Skip this step if the selected dataset is RealMem.

bash examples/trace_memory_lifecycle_with_membase/run_traced_evaluation.sh

The outputs include:

• Evaluation results at <search_results_path>_evaluation.json.
• Per-user evaluation graphs at <save_dir>/traced_data/<user_id>/graph_evaluation.json.

The evaluation graph imports and extends the user's search graph, tracing how retrieved memories are used in the response stage, and how the LLM-as-a-Judge metrics are computed.

Tip

You can adjust qa_model for question answering and judge_model for LLM-as-a-Judge evaluation in run_traced_evaluation.sh. You can also tune qa_batch_size and judge_batch_size based on your API limits. Make sure top_k matches the value used in run_traced_search.sh, and set end_idx according to the sample_size used in run_traced_construction.sh. To reproduce the execution-graph data generation in the MemTrace paper, use GPT-4.1 mini as the question-answering model and Claude Opus 4.5 as the judge model. For RealMem, memory evaluation is completed during memory construction, and its question-answering model, judge model, API config path can be adjusted in realmem_eval_config.json.

Note

This example focuses on tracing the memory lifecycle and reproducing the execution-graph data generation used in the MemTrace paper. If you also use these scripts for memory-system performance evaluation, please note the following protocol details.

For Long-Context, we recommend setting context_window in long_context_config.json to 200000, since recent long-context models commonly support much larger context windows.
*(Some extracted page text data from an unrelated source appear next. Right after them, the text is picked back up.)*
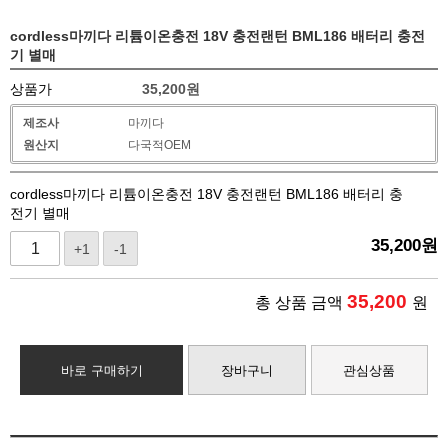
cordless마끼다 리튬이온충전 18V 충전랜턴 BML186 배터리 충전
기 별매
상품가
35,200
원
제조사
마끼다
원산지
다국적OEM
cordless마끼다 리튬이온충전 18V 충전랜턴 BML186 배터리 충
전기 별매
35,200
원
+1
-1
35,200
총 상품 금액
원
바로 구매하기
장바구니
관심상품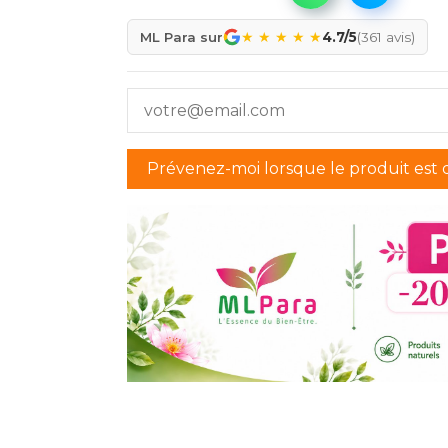
★
★
★
★
★
ML Para sur
4.7/5
(361 avis)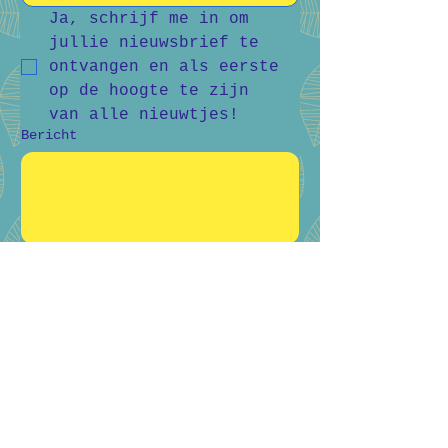
Ja, schrijf me in om 
jullie nieuwsbrief te 
ontvangen en als eerste 
op de hoogte te zijn 
van alle nieuwtjes!
Bericht
Verstuur
Bart Vanderlee
0476 59 94 92
Heidestraat 50, Helchteren
Hilde Raskin
0468 06 08 76
Margarethalaan 38, Genk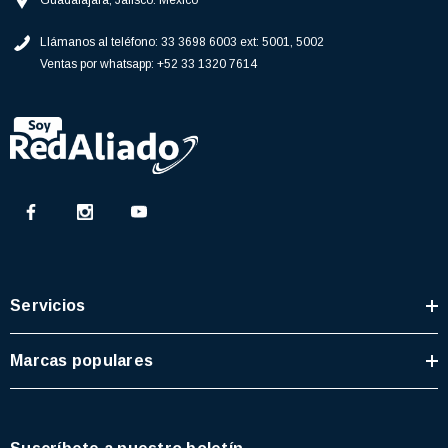
Guadalajara, Jalisco. México
77)
$46.62
Llámanos al teléfono:
33 3698 6003 ext: 5001, 5002
$30.68
Ventas por whatsapp:
+52 33 1320 7614
 CARRITO
AGREGAR AL CARRITO
Servicios
Marcas populares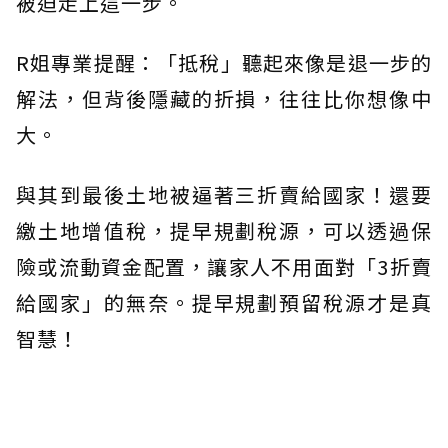
被迫走上這一步。
R姐專業提醒：「抵稅」聽起來像是退一步的
解法，但背後隱藏的折損，往往比你想像中
大。
與其到最後土地被逼著三折賣給國家！還要
繳土地增值稅，提早規劃稅源，可以透過保
險或流動資金配置，讓家人不用面對「3折賣
給國家」的無奈。提早規劃預留稅源才是真
智慧！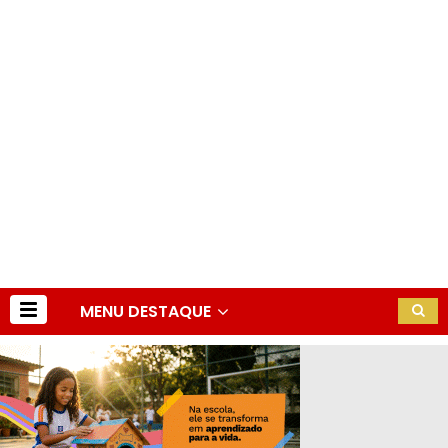
MENU DESTAQUE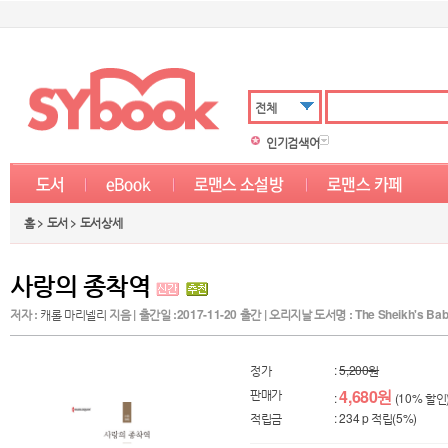
전체
인기검색어
홈 > 도서 > 도서상세
사랑의 종착역
저자 :
캐롤 마리넬리
지음 | 출간일 :2017-11-20 출간 | 오리지날 도서명 : The Sheikh's Bab
정가
:
5,200원
판매가
4,680원
:
(10% 할인
적립금
: 234 p 적립(5%)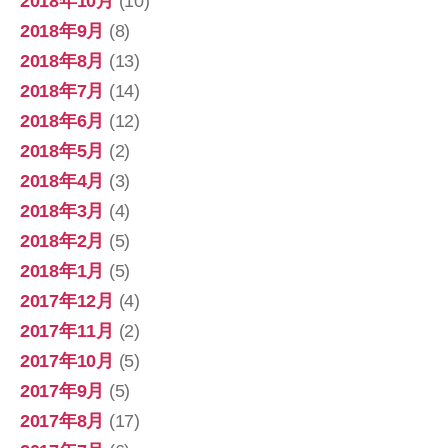
2018年10月
(10)
2018年9月
(8)
2018年8月
(13)
2018年7月
(14)
2018年6月
(12)
2018年5月
(2)
2018年4月
(3)
2018年3月
(4)
2018年2月
(5)
2018年1月
(5)
2017年12月
(4)
2017年11月
(2)
2017年10月
(5)
2017年9月
(5)
2017年8月
(17)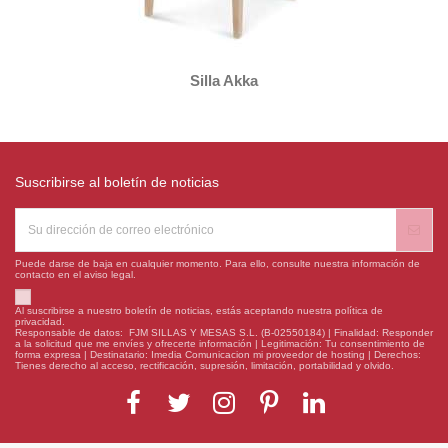
Silla Akka
Suscribirse al boletín de noticias
Puede darse de baja en cualquier momento. Para ello, consulte nuestra información de
contacto en el aviso legal.
Al suscribirse a nuestro boletín de noticias, estás aceptando nuestra política de
privacidad.
Responsable de datos: FJM SILLAS Y MESAS S.L. (B-02550184) | Finalidad: Responder
a la solicitud que me envíes y ofrecerte información | Legitimación: Tu consentimiento de
forma expresa | Destinatario: Imedia Comunicacion mi proveedor de hosting | Derechos:
Tienes derecho al acceso, rectificación, supresión, limitación, portabilidad y olvido.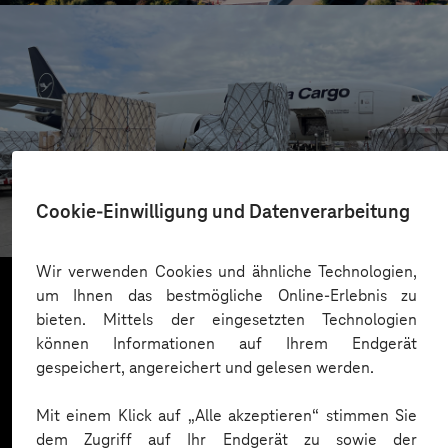
FIEGE
Cookie-Einwilligung und Datenverarbeitung
Luftfrachthandling mit KI
Wir verwenden Cookies und ähnliche Technologien,
um Ihnen das bestmögliche Online-Erlebnis zu
bieten. Mittels der eingesetzten Technologien
Mehr laden
können Informationen auf Ihrem Endgerät
gespeichert, angereichert und gelesen werden.
Mit einem Klick auf „Alle akzeptieren“ stimmen Sie
dem Zugriff auf Ihr Endgerät zu sowie der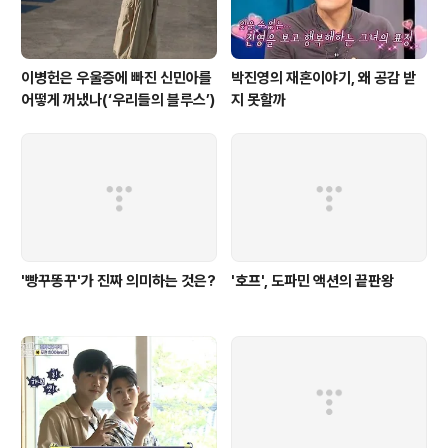
이병헌은 우울증에 빠진 신민아를
박진영의 재혼이야기, 왜 공감 받
어떻게 꺼냈나(‘우리들의 블루스’)
지 못할까
'빵꾸똥꾸'가 진짜 의미하는 것은?
'호프', 도파민 액션의 끝판왕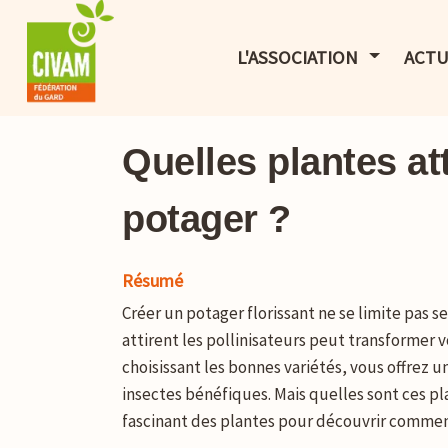
AFFICHER 
L'ASSOCIATION
ACTU
Quelles plantes att
potager ?
Résumé
Créer un potager florissant ne se limite pas 
attirent les pollinisateurs peut transformer
choisissant les bonnes variétés, vous offrez un
insectes bénéfiques. Mais quelles sont ces pl
fascinant des plantes pour découvrir comment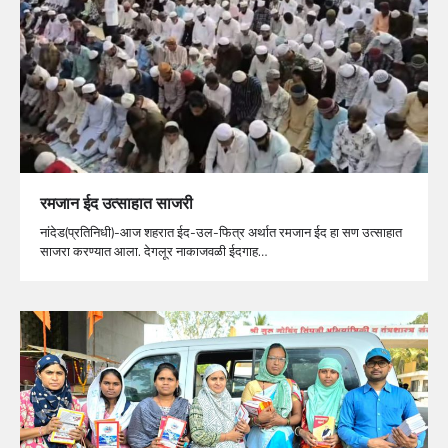
रमजान ईद उत्साहात साजरी
नांदेड(प्रतिनिधी)-आज शहरात ईद-उल-फित्र अर्थात रमजान ईद हा सण उत्साहात
साजरा करण्यात आला. देगलूर नाकाजवळी ईदगाह…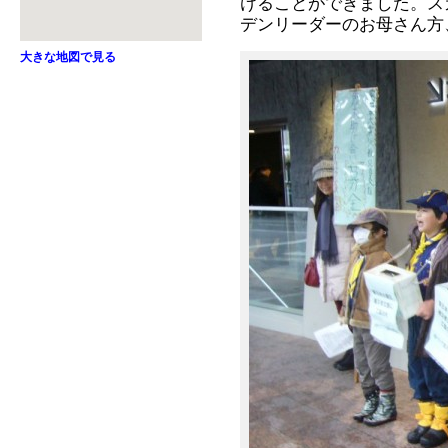
けることができました。ス
デンリーダーのお母さん方
大きな地図で見る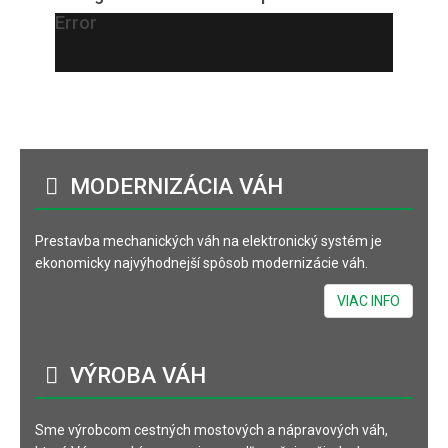
Error
MODERNIZÁCIA
VÁH
Prestavba mechanických váh na elektronický systém je
ekonomicky najvýhodnejší spôsob modernizácie váh.
VIAC INFO
VÝROBA
VÁH
Sme výrobcom cestných mostových a nápravových váh,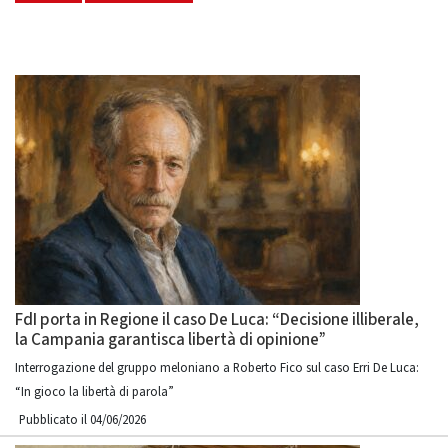
FdI porta in Regione il caso De Luca: “Decisione illiberale,
la Campania garantisca libertà di opinione”
Interrogazione del gruppo meloniano a Roberto Fico sul caso Erri De Luca:
“In gioco la libertà di parola”
Pubblicato il 04/06/2026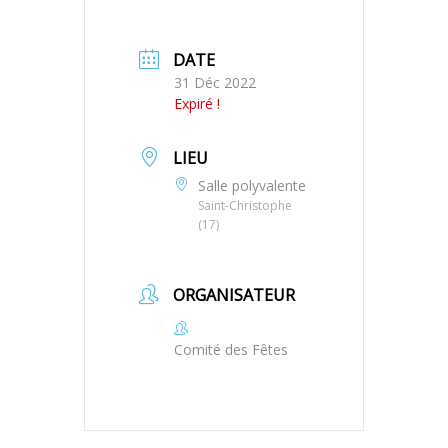
DATE
31 Déc 2022
Expiré !
LIEU
Salle polyvalente
Saint-Christophe
(17)
ORGANISATEUR
Comité des Fêtes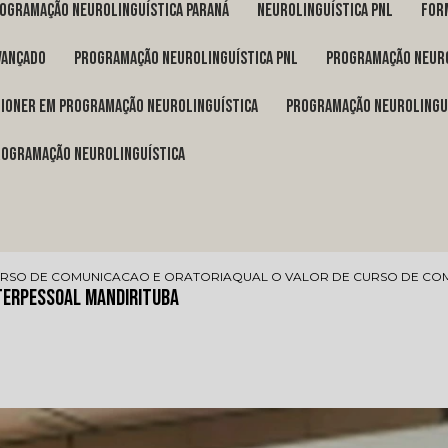
rogramação neurolinguística Paraná
neurolinguística pnl
fo
vançado
programação neurolinguística pnl
programação neuro
itioner em programação neurolinguística
programação neurolingu
programação neurolinguística
RSO DE COMUNICACAO E ORATORIA
QUAL O VALOR DE CURSO DE CO
nterpessoal Mandirituba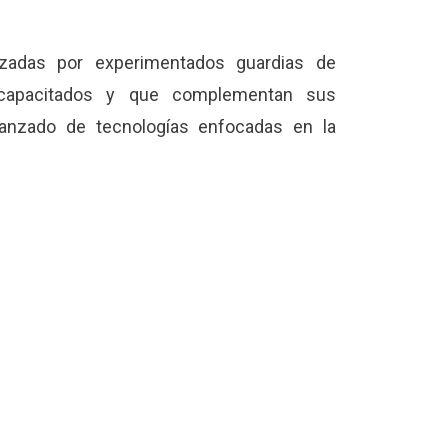
izadas por experimentados guardias de
 capacitados y que complementan sus
anzado de tecnologías enfocadas en la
For EverMemOS, use the corrected reranker deployment command below for performance-sensitive runs:

CUDA_VISIBLE_DEVICES=0 vllm serve pretrained_models/Qwen3-Reranker-4B \
    --port 8001 \
    --served-model-name Qwen3-Reranker-4B \
    --gpu-memory-utilization 0.4 \
    --hf_overrides '{"architectures": ["Qwen3ForSequenceClassification"], "classifier_from_token": ["no", "yes"], "is_original_qwen3_reranker": true}'

For LoCoMo, we treat it as a multi-user conversation dataset. Both speakers are represented as users, and one shared memory layer is maintained for the whole trajectory. This differs from some prior LoCoMo evaluation setups that convert the data into human-assistant dialogues or maintain separate memories per speaker. Because of this protocol difference, performance numbers may not be directly comparable to those reported by such scripts.